> _Try it_: Repeat the data exactly as given below, dropping every picture.

*** Opening Records to use ***

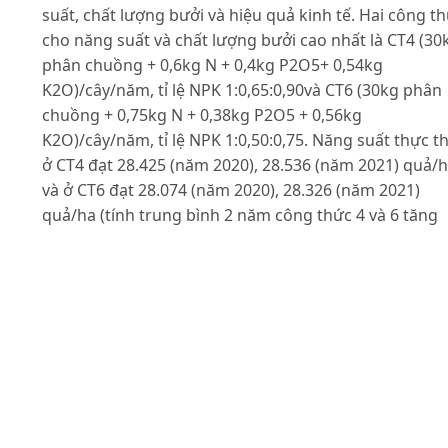
suất, chất lượng bưởi và hiệu quả kinh tế. Hai công t
cho năng suất và chất lượng bưởi cao nhất là CT4 (30
phân chuồng + 0,6kg N + 0,4kg P2O5+ 0,54kg
K2O)/cây/năm, tỉ lệ NPK 1:0,65:0,90và CT6 (30kg phân
chuồng + 0,75kg N + 0,38kg P2O5 + 0,56kg
K2O)/cây/năm, tỉ lệ NPK 1:0,50:0,75. Năng suất thực t
ở CT4 đạt 28.425 (năm 2020), 28.536 (năm 2021) quả/
và ở CT6 đạt 28.074 (năm 2020), 28.326 (năm 2021)
quả/ha (tính trung bình 2 năm công thức 4 và 6 tăng
tương ứng so với đối chứng 38,8% và 35,9%). CT4 và 
cũng cho chất lượng quả tốt nhất với chiều cao quả
trung bình đạt 11,79cm và 11,73cm, đường kính quả
trung bình đạt 13,74cm, hàm lượng chất khô phần ăn
được trung bình đạt 11,41 và 10,65%, vitamin C trung
bình đạt 80,0 và 73,1mg% và độ Brix trung bình đạt
11,15 và 10,93%. Trong hai năm 2020 và 2021 CT4 đe
lại hiệu quả kinh tế cao nhất, trung bình lãi thu được l
427,16triệu đồng/ha/năm.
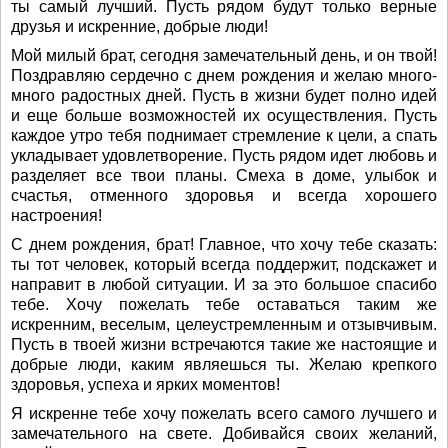
ты самый лучший. Пусть рядом будут только верные
друзья и искренние, добрые люди!
Мой милый брат, сегодня замечательный день, и он твой!
Поздравляю сердечно с днем рождения и желаю много-
много радостных дней. Пусть в жизни будет полно идей
и еще больше возможностей их осуществления. Пусть
каждое утро тебя поднимает стремление к цели, а спать
укладывает удовлетворение. Пусть рядом идет любовь и
разделяет все твои планы. Смеха в доме, улыбок и
счастья, отменного здоровья и всегда хорошего
настроения!
С днем рождения, брат! Главное, что хочу тебе сказать:
ты тот человек, который всегда поддержит, подскажет и
направит в любой ситуации. И за это большое спасибо
тебе. Хочу пожелать тебе оставаться таким же
искренним, веселым, целеустремленным и отзывчивым.
Пусть в твоей жизни встречаются такие же настоящие и
добрые люди, каким являешься ты. Желаю крепкого
здоровья, успеха и ярких моментов!
Я искренне тебе хочу пожелать всего самого лучшего и
замечательного на свете. Добивайся своих желаний,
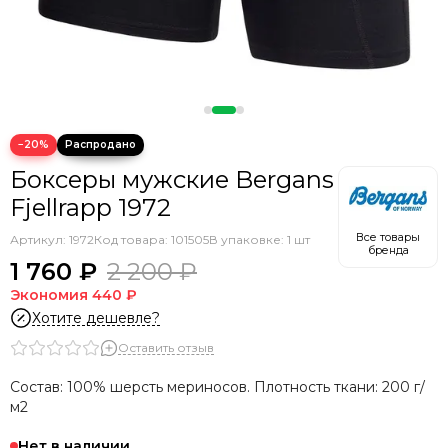
−20%
Боксеры мужские Bergans
Fjellrapp 1972
Все товары
Артикул:
1972
Код товара: 101505
В упаковке: 1 шт
бренда
1 760 ₽
2 200 ₽
Экономия
440 ₽
Хотите дешевле?
Оставить отзыв
Состав: 100% шерсть мериносов. Плотность ткани: 200 г/
м2
Нет в наличии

*** Closing Records to use ***

> _Output of the exercise_:
suất, chất lượng bưởi và hiệu quả kinh tế. Hai công t
cho năng suất và chất lượng bưởi cao nhất là CT4 (30
phân chuồng + 0,6kg N + 0,4kg P2O5+ 0,54kg
K2O)/cây/năm, tỉ lệ NPK 1:0,65:0,90và CT6 (30kg phân
chuồng + 0,75kg N + 0,38kg P2O5 + 0,56kg
K2O)/cây/năm, tỉ lệ NPK 1:0,50:0,75. Năng suất thực t
ở CT4 đạt 28.425 (năm 2020), 28.536 (năm 2021) quả/
và ở CT6 đạt 28.074 (năm 2020), 28.326 (năm 2021)
quả/ha (tính trung bình 2 năm công thức 4 và 6 tăng
tương ứng so với đối chứng 38,8% và 35,9%). CT4 và 
cũng cho chất lượng quả tốt nhất với chiều cao quả
trung bình đạt 11,79cm và 11,73cm, đường kính quả
trung bình đạt 13,74cm, hàm lượng chất khô phần ăn
được trung bình đạt 11,41 và 10,65%, vitamin C trung
bình đạt 80,0 và 73,1mg% và độ Brix trung bình đạt
11,15 và 10,93%. Trong hai năm 2020 và 2021 CT4 đe
lại hiệu quả kinh tế cao nhất, trung bình lãi thu được l
427,16triệu đồng/ha/năm.
ты самый лучший. Пусть рядом будут только верные
друзья и искренние, добрые люди!
Мой милый брат, сегодня замечательный день, и он твой!
Поздравляю сердечно с днем рождения и желаю много-
много радостных дней. Пусть в жизни будет полно идей
и еще больше возможностей их осуществления. Пусть
каждое утро тебя поднимает стремление к цели, а спать
укладывает удовлетворение. Пусть рядом идет любовь и
разделяет все твои планы. Смеха в доме, улыбок и
счастья, отменного здоровья и всегда хорошего
настроения!
С днем рождения, брат! Главное, что хочу тебе сказать:
ты тот человек, который всегда поддержит, подскажет и
направит в любой ситуации. И за это большое спасибо
тебе. Хочу пожелать тебе оставаться таким же
искренним, веселым, целеустремленным и отзывчивым.
Пусть в твоей жизни встречаются такие же настоящие и
добрые люди, каким являешься ты. Желаю крепкого
здоровья, успеха и ярких моментов!
Я искренне тебе хочу пожелать всего самого лучшего и
замечательного на свете. Добивайся своих желаний,
−20%
Боксеры мужские Bergans
Fjellrapp 1972
Все товары
Артикул:
1972
Код товара: 101505
В упаковке: 1 шт
бренда
1 760 ₽
2 200 ₽
Экономия
440 ₽
Хотите дешевле?
Оставить отзыв
Состав: 100% шерсть мериносов. Плотность ткани: 200 г/
м2
Нет в наличии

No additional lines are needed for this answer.